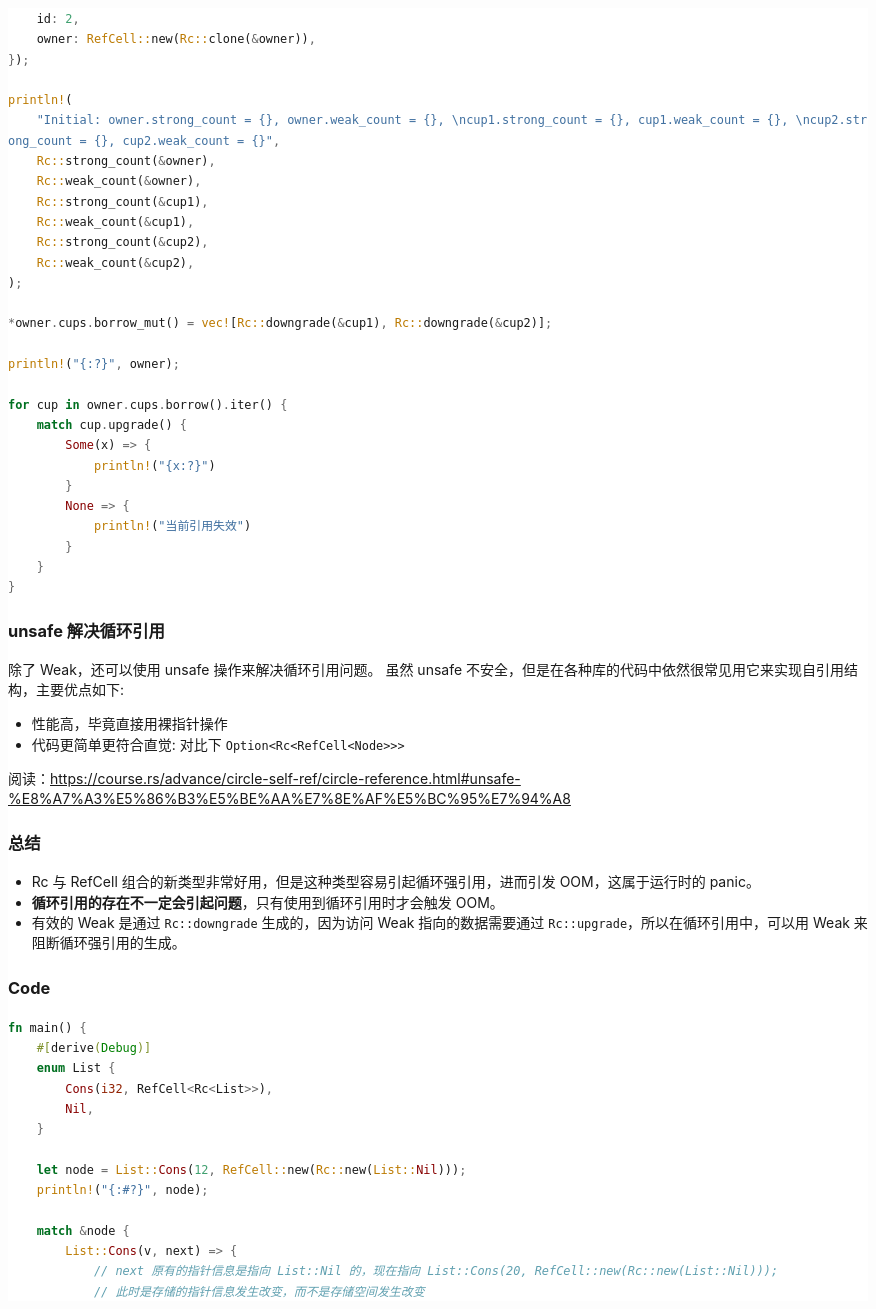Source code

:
 ```rust
    id: 2,
    owner: RefCell::new(Rc::clone(&owner)),
});

println!(
    "Initial: owner.strong_count = {}, owner.weak_count = {}, \ncup1.strong_count = {}, cup1.weak_count = {}, \ncup2.strong_count = {}, cup2.weak_count = {}",
    Rc::strong_count(&owner),
    Rc::weak_count(&owner),
    Rc::strong_count(&cup1),
    Rc::weak_count(&cup1),
    Rc::strong_count(&cup2),
    Rc::weak_count(&cup2),
);

*owner.cups.borrow_mut() = vec![Rc::downgrade(&cup1), Rc::downgrade(&cup2)];

println!("{:?}", owner);

for cup in owner.cups.borrow().iter() {
    match cup.upgrade() {
        Some(x) => {
            println!("{x:?}")
        }
        None => {
            println!("当前引用失效")
        }
    }
}
```

### unsafe 解决循环引用

除了 Weak，还可以使用 unsafe 操作来解决循环引用问题。
虽然 unsafe 不安全，但是在各种库的代码中依然很常见用它来实现自引用结构，主要优点如下:

- 性能高，毕竟直接用裸指针操作
- 代码更简单更符合直觉: 对比下 `Option<Rc<RefCell<Node>>>`

阅读：https://course.rs/advance/circle-self-ref/circle-reference.html#unsafe-%E8%A7%A3%E5%86%B3%E5%BE%AA%E7%8E%AF%E5%BC%95%E7%94%A8

### 总结

- Rc 与 RefCell 组合的新类型非常好用，但是这种类型容易引起循环强引用，进而引发 OOM，这属于运行时的 panic。
- **循环引用的存在不一定会引起问题**，只有使用到循环引用时才会触发 OOM。
- 有效的 Weak 是通过 `Rc::downgrade` 生成的，因为访问 Weak 指向的数据需要通过 `Rc::upgrade`，所以在循环引用中，可以用 Weak 来阻断循环强引用的生成。

### Code

```rust
fn main() {
    #[derive(Debug)]
    enum List {
        Cons(i32, RefCell<Rc<List>>),
        Nil,
    }

    let node = List::Cons(12, RefCell::new(Rc::new(List::Nil)));
    println!("{:#?}", node);

    match &node {
        List::Cons(v, next) => {
            // next 原有的指针信息是指向 List::Nil 的，现在指向 List::Cons(20, RefCell::new(Rc::new(List::Nil)));
            // 此时是存储的指针信息发生改变，而不是存储空间发生改变
```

Exercise: Select the lines from the entries that include the word "RefCell".

The completed task:
    owner: RefCell::new(Rc::clone(&owner)),
- 代码更简单更符合直觉: 对比下 `Option<Rc<RefCell<Node>>>`
- Rc 与 RefCell 组合的新类型非常好用，但是这种类型容易引起循环强引用，进而引发 OOM，这属于运行时的 panic。
        Cons(i32, RefCell<Rc<List>>),
    let node = List::Cons(12, RefCell::new(Rc::new(List::Nil)));
            // next 原有的指针信息是指向 List::Nil 的，现在指向 List::Cons(20, RefCell::new(Rc::new(List::Nil)));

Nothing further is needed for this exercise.